The relationship between the antibody responses to various influenza B type virus HA vaccines and protection against live B virus infection was investigated in Balb/c mice which had been inoculated intranasally with a combination of the HA vaccines and B subunit of cholera toxin (CTB) 4 weeks previously. The inoculation of HA vaccine, prepared from B/Ibaraki/2/85 (B/Ibaraki), B/Nagasaki/1/87 (B/Nagasaki) or B/Aichi/5/88 (B/Aichi) viruses, combined with CTB induced high levels of both nasal IgA and serum HI antibodies to any of B/Ibaraki, B/Nagasaki and B/Aichi viral antigens. Simultaneous inoculation of each CTB-combined HA vaccine provided complete protection against B/Ibaraki virus infection which is demonstrated by both rapid clearance of pulmonary virus and complete survival. On the other hand, the inoculation of HA vaccine prepared from B/Yamagata/16/88 (B/Yamagata) virus together with CTB induced only a low level of nasal IgA antibodies, cross-reactive to B/Ibaraki, B/Nagasaki and B/Aichi viral antigens and protected only partially against B/Ibaraki virus challenge. The involvement of the B type virus-specific immunity in this protection was suggested by the absence of protection against B/Ibaraki virus infection in mice previously inoculated with both A/PR/8/34 (H1N1) virus HA vaccine and CTB. These results suggest that antibodies to various influenza B viruses are cross-reactive to each B type virus antigens and that cross-protection against B virus infection could be conferred depending on the degree of B type virus cross-reactive immunity including secretory IgA antibodies.     

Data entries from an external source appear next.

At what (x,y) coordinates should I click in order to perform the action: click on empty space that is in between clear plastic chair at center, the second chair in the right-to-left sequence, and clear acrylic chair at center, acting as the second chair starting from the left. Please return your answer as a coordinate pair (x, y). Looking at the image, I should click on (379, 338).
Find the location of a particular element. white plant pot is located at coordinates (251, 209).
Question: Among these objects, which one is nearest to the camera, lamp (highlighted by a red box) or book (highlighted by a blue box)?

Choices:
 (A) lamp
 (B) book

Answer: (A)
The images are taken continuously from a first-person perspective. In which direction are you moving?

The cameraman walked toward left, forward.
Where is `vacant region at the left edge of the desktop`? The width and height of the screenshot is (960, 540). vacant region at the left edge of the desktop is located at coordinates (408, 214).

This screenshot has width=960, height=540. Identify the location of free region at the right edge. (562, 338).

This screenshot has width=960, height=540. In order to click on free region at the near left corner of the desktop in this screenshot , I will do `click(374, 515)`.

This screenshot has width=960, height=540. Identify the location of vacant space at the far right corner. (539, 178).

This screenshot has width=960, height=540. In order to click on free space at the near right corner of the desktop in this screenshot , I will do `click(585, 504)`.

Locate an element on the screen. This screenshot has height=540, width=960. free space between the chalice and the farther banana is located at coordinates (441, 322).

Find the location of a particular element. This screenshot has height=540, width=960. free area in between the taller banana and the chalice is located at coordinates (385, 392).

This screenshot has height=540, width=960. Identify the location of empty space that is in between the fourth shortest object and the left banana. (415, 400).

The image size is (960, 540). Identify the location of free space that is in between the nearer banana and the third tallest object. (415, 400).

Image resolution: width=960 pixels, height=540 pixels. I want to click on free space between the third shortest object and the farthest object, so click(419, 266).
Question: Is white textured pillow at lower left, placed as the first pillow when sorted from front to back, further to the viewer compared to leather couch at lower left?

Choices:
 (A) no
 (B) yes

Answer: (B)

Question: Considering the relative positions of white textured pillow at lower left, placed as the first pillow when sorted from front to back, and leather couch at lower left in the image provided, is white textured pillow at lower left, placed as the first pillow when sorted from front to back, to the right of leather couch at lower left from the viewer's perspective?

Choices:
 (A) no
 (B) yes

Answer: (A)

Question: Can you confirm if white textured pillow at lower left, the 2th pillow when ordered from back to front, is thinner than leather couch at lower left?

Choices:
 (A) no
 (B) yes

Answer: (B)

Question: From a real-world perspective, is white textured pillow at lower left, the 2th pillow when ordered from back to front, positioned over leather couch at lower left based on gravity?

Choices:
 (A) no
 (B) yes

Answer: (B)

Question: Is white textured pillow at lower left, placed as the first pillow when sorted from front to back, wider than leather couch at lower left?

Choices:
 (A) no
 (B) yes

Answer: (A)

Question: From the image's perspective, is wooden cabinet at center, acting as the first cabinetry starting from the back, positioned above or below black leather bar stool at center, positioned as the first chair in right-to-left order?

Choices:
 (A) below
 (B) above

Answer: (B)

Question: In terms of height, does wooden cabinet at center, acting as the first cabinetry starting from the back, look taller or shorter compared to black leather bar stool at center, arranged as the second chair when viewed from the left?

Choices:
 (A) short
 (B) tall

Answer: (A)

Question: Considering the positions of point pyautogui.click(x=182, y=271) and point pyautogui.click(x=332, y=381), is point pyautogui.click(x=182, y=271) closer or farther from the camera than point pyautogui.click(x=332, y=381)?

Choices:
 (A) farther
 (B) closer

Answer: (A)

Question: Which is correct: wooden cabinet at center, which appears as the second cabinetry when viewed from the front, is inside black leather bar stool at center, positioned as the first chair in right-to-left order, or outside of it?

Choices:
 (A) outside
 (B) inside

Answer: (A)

Effectiveness of cholera toxin B subunit as an adjuvant for nasal influenza vaccination despite pre-existing immunity to CTB

In a previous paper, it was shown that cholera toxin B subunit (CTB) augments the production of protective antibodies to influenza virus when CTB is inoculated intranasally into Balb/c mice together with influenza HA vaccine¹. The present study was designed to determine whether the effectiveness of CTB as a potent adjuvant for nasal vaccination could be limited by pre-existing immunity to CTB. Mice were sensitized by intranasal inoculation of either 1 or 0.05 μg of CTB 2, 4 and/or 6 weeks before nasal vaccination. They were then vaccinated by either a single inoculation of vaccine together with 1 μg of CTB or a two-dose regimen, composed of a primary inoculation of vaccine together with 0.05 μg of CTB and a subsequent inoculation of vaccine alone¹⁻³. Levels of nasal IgA antibodies to CTB increased with the increase of the dose of CTB and the frequency of CTB-inoculation. Pre-existing immunity to CTB, however, did not significantly reduce the levels of both nasal IgA and serum haemagglutination-inhibiting (HI) antibodies to influenza virus and did not change the ability of the vaccinated mice to resist viral challenge. These results suggest that a relatively low dose of CTB could be inoculated repeatedly into animals as an adjuvant for nasal vaccination.